Tugas: Salin ulang tanpa perubahan bagian yang dimulai dari awal listing dan berakhir pada baris yang memuat "620, 1125, 687]", dengan kedua ujungnya ikut disalin. Gambar tidak perlu dimasukkan ke dalam jawaban.

----------------

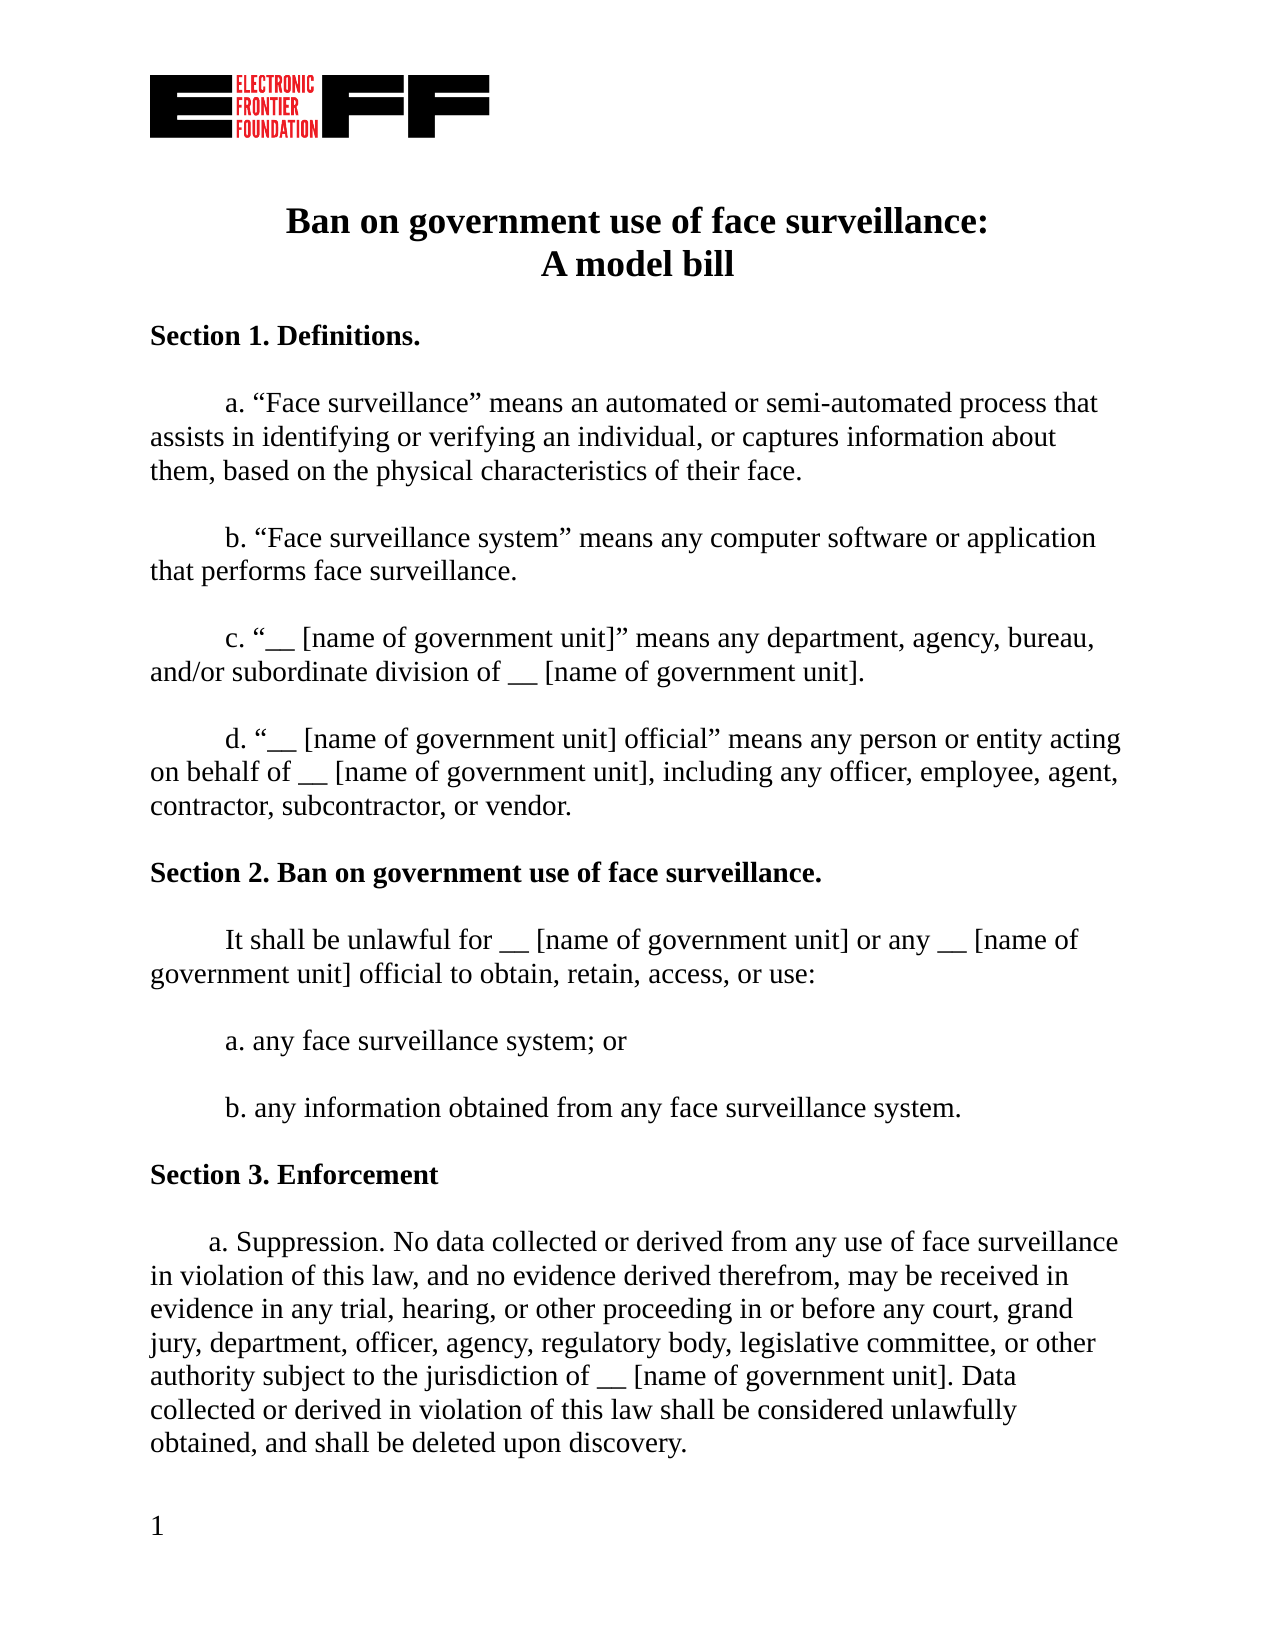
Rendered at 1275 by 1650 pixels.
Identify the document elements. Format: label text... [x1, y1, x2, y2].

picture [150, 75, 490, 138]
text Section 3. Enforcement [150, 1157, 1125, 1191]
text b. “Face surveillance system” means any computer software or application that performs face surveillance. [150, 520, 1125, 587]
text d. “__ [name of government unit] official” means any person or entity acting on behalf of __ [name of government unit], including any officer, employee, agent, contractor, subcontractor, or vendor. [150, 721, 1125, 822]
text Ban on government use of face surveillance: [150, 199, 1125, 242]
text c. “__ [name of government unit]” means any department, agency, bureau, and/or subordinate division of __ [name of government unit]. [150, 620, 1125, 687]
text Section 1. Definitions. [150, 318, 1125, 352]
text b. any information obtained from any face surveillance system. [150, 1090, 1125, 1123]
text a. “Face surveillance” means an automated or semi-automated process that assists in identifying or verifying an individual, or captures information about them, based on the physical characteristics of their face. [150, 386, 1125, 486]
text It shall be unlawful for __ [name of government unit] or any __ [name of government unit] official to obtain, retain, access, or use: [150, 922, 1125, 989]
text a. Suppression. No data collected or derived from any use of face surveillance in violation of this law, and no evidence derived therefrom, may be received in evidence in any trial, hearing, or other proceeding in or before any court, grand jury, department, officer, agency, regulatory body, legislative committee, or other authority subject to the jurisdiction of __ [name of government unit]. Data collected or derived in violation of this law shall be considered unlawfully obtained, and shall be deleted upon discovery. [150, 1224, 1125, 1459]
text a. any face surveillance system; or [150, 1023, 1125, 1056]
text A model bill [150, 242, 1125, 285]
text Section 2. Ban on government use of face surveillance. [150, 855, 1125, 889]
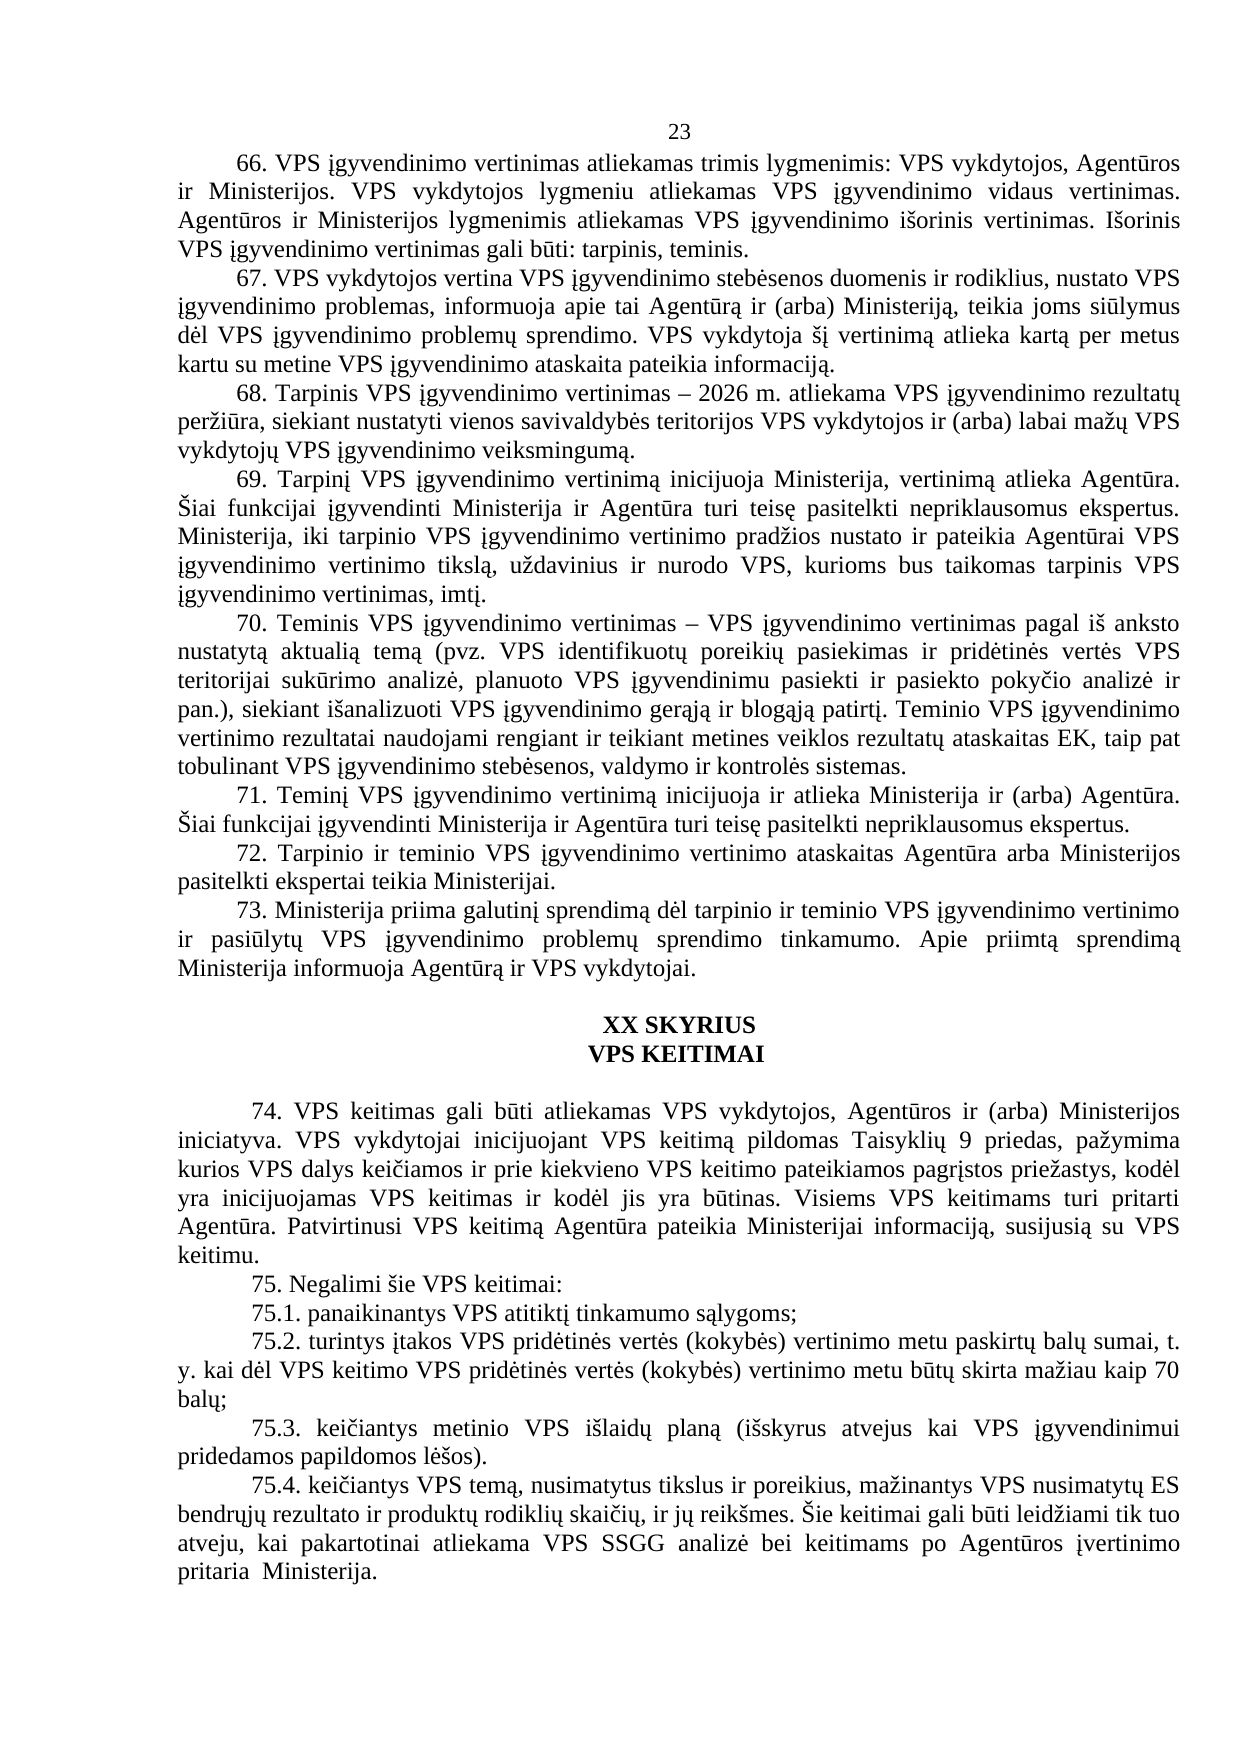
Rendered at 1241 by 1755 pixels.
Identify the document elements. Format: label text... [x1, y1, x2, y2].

----------------

Jawaban:
Rendered at 1275 by 1650 pixels.
Identify the document elements. Format: label text... [x1, y1, x2, y2].

picture [150, 75, 490, 138]
text Section 3. Enforcement [150, 1157, 1125, 1191]
text b. “Face surveillance system” means any computer software or application that performs face surveillance. [150, 520, 1125, 587]
text d. “__ [name of government unit] official” means any person or entity acting on behalf of __ [name of government unit], including any officer, employee, agent, contractor, subcontractor, or vendor. [150, 721, 1125, 822]
text Ban on government use of face surveillance: [150, 199, 1125, 242]
text c. “__ [name of government unit]” means any department, agency, bureau, and/or subordinate division of __ [name of government unit]. [150, 620, 1125, 687]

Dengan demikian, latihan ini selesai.